Transcribe the text of every entry below line for line, leaving out the pictures.

___ DATA SUPPLIED ___

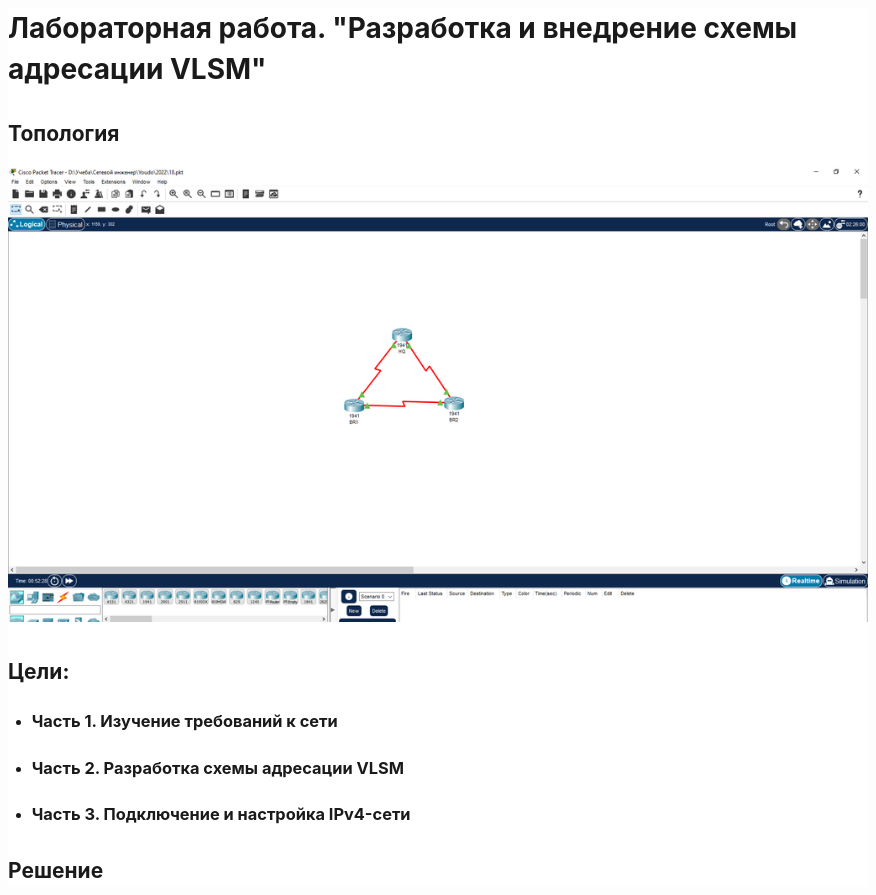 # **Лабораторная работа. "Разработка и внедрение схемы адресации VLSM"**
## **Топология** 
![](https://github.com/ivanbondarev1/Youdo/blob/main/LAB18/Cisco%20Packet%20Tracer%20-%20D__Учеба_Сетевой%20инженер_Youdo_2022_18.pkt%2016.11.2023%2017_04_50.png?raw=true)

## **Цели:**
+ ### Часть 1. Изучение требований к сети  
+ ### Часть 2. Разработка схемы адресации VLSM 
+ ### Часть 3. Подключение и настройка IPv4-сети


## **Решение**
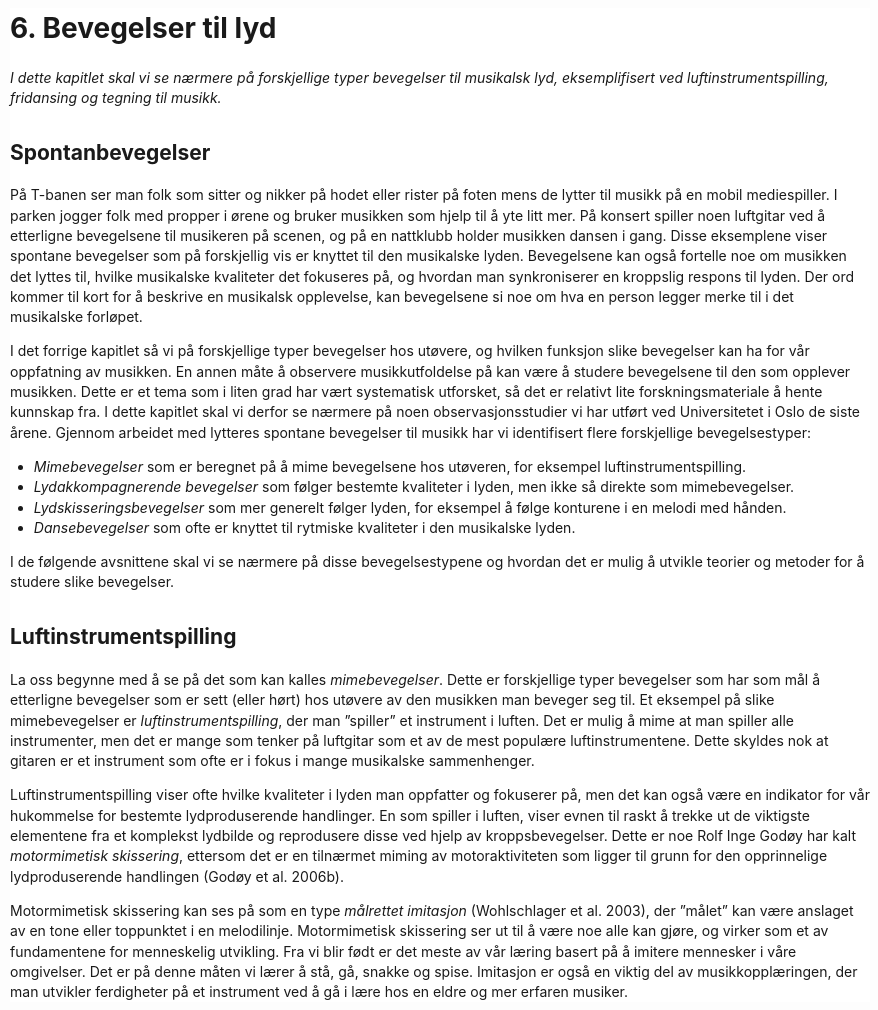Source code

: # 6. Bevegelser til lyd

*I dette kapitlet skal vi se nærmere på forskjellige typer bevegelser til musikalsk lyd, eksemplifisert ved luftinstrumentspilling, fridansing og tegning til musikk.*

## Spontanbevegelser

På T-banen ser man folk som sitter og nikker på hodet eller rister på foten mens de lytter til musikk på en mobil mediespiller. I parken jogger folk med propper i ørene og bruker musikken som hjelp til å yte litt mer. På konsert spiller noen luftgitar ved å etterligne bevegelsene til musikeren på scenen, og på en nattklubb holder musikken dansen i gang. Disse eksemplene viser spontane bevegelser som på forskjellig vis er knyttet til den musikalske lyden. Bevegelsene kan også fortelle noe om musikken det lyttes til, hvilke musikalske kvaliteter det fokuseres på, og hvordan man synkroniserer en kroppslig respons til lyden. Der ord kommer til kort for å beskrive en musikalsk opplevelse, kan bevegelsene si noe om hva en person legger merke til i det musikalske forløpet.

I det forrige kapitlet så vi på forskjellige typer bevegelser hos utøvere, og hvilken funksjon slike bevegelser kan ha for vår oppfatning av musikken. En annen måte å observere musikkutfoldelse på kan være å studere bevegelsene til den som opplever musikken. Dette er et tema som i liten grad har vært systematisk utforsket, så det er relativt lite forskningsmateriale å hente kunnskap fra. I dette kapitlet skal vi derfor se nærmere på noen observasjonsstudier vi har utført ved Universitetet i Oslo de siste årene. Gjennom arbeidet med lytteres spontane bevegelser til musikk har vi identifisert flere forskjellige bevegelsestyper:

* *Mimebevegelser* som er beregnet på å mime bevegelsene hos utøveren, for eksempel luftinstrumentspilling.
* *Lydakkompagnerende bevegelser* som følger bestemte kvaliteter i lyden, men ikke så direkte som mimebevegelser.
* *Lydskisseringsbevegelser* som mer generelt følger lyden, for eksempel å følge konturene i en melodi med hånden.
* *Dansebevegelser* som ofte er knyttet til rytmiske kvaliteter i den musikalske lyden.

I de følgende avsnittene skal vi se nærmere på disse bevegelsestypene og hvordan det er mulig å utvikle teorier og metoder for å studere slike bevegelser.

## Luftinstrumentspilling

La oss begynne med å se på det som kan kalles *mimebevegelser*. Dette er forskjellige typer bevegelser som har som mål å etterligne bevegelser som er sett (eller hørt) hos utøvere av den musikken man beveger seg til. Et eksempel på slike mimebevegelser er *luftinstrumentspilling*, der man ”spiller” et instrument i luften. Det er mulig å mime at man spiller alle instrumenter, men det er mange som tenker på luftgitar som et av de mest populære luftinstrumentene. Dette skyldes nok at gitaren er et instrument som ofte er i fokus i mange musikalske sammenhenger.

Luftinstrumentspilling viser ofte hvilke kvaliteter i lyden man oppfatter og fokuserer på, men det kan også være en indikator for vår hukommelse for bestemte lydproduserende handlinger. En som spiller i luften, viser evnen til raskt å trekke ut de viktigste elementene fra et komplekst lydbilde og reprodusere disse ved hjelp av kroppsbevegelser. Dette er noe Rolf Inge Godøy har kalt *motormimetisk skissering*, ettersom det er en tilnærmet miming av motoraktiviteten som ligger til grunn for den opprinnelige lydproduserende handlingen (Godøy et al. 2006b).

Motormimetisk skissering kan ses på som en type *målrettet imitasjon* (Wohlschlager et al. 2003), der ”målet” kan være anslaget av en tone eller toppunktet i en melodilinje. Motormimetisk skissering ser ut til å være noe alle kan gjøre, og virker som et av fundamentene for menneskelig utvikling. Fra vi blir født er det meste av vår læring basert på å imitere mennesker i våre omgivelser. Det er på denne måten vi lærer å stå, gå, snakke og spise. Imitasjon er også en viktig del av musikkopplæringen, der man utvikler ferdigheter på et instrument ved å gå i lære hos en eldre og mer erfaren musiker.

___

TASK RESULT:
 # **Лабораторная работа. "Разработка и внедрение схемы адресации VLSM"**
## **Топология** 
![](https://github.com/ivanbondarev1/Youdo/blob/main/LAB18/Cisco%20Packet%20Tracer%20-%20D__Учеба_Сетевой%20инженер_Youdo_2022_18.pkt%2016.11.2023%2017_04_50.png?raw=true)

## **Цели:**
+ ### Часть 1. Изучение требований к сети  
+ ### Часть 2. Разработка схемы адресации VLSM 
+ ### Часть 3. Подключение и настройка IPv4-сети


## **Решение**
Source code

: # 6. Bevegelser til lyd

*I dette kapitlet skal vi se nærmere på forskjellige typer bevegelser til musikalsk lyd, eksemplifisert ved luftinstrumentspilling, fridansing og tegning til musikk.*

## Spontanbevegelser

På T-banen ser man folk som sitter og nikker på hodet eller rister på foten mens de lytter til musikk på en mobil mediespiller. I parken jogger folk med propper i ørene og bruker musikken som hjelp til å yte litt mer. På konsert spiller noen luftgitar ved å etterligne bevegelsene til musikeren på scenen, og på en nattklubb holder musikken dansen i gang. Disse eksemplene viser spontane bevegelser som på forskjellig vis er knyttet til den musikalske lyden. Bevegelsene kan også fortelle noe om musikken det lyttes til, hvilke musikalske kvaliteter det fokuseres på, og hvordan man synkroniserer en kroppslig respons til lyden. Der ord kommer til kort for å beskrive en musikalsk opplevelse, kan bevegelsene si noe om hva en person legger merke til i det musikalske forløpet.

I det forrige kapitlet så vi på forskjellige typer bevegelser hos utøvere, og hvilken funksjon slike bevegelser kan ha for vår oppfatning av musikken. En annen måte å observere musikkutfoldelse på kan være å studere bevegelsene til den som opplever musikken. Dette er et tema som i liten grad har vært systematisk utforsket, så det er relativt lite forskningsmateriale å hente kunnskap fra. I dette kapitlet skal vi derfor se nærmere på noen observasjonsstudier vi har utført ved Universitetet i Oslo de siste årene. Gjennom arbeidet med lytteres spontane bevegelser til musikk har vi identifisert flere forskjellige bevegelsestyper:

* *Mimebevegelser* som er beregnet på å mime bevegelsene hos utøveren, for eksempel luftinstrumentspilling.
* *Lydakkompagnerende bevegelser* som følger bestemte kvaliteter i lyden, men ikke så direkte som mimebevegelser.
* *Lydskisseringsbevegelser* som mer generelt følger lyden, for eksempel å følge konturene i en melodi med hånden.
* *Dansebevegelser* som ofte er knyttet til rytmiske kvaliteter i den musikalske lyden.

I de følgende avsnittene skal vi se nærmere på disse bevegelsestypene og hvordan det er mulig å utvikle teorier og metoder for å studere slike bevegelser.

## Luftinstrumentspilling

La oss begynne med å se på det som kan kalles *mimebevegelser*. Dette er forskjellige typer bevegelser som har som mål å etterligne bevegelser som er sett (eller hørt) hos utøvere av den musikken man beveger seg til. Et eksempel på slike mimebevegelser er *luftinstrumentspilling*, der man ”spiller” et instrument i luften. Det er mulig å mime at man spiller alle instrumenter, men det er mange som tenker på luftgitar som et av de mest populære luftinstrumentene. Dette skyldes nok at gitaren er et instrument som ofte er i fokus i mange musikalske sammenhenger.

Luftinstrumentspilling viser ofte hvilke kvaliteter i lyden man oppfatter og fokuserer på, men det kan også være en indikator for vår hukommelse for bestemte lydproduserende handlinger. En som spiller i luften, viser evnen til raskt å trekke ut de viktigste elementene fra et komplekst lydbilde og reprodusere disse ved hjelp av kroppsbevegelser. Dette er noe Rolf Inge Godøy har kalt *motormimetisk skissering*, ettersom det er en tilnærmet miming av motoraktiviteten som ligger til grunn for den opprinnelige lydproduserende handlingen (Godøy et al. 2006b).

Motormimetisk skissering kan ses på som en type *målrettet imitasjon* (Wohlschlager et al. 2003), der ”målet” kan være anslaget av en tone eller toppunktet i en melodilinje. Motormimetisk skissering ser ut til å være noe alle kan gjøre, og virker som et av fundamentene for menneskelig utvikling. Fra vi blir født er det meste av vår læring basert på å imitere mennesker i våre omgivelser. Det er på denne måten vi lærer å stå, gå, snakke og spise. Imitasjon er også en viktig del av musikkopplæringen, der man utvikler ferdigheter på et instrument ved å gå i lære hos en eldre og mer erfaren musiker.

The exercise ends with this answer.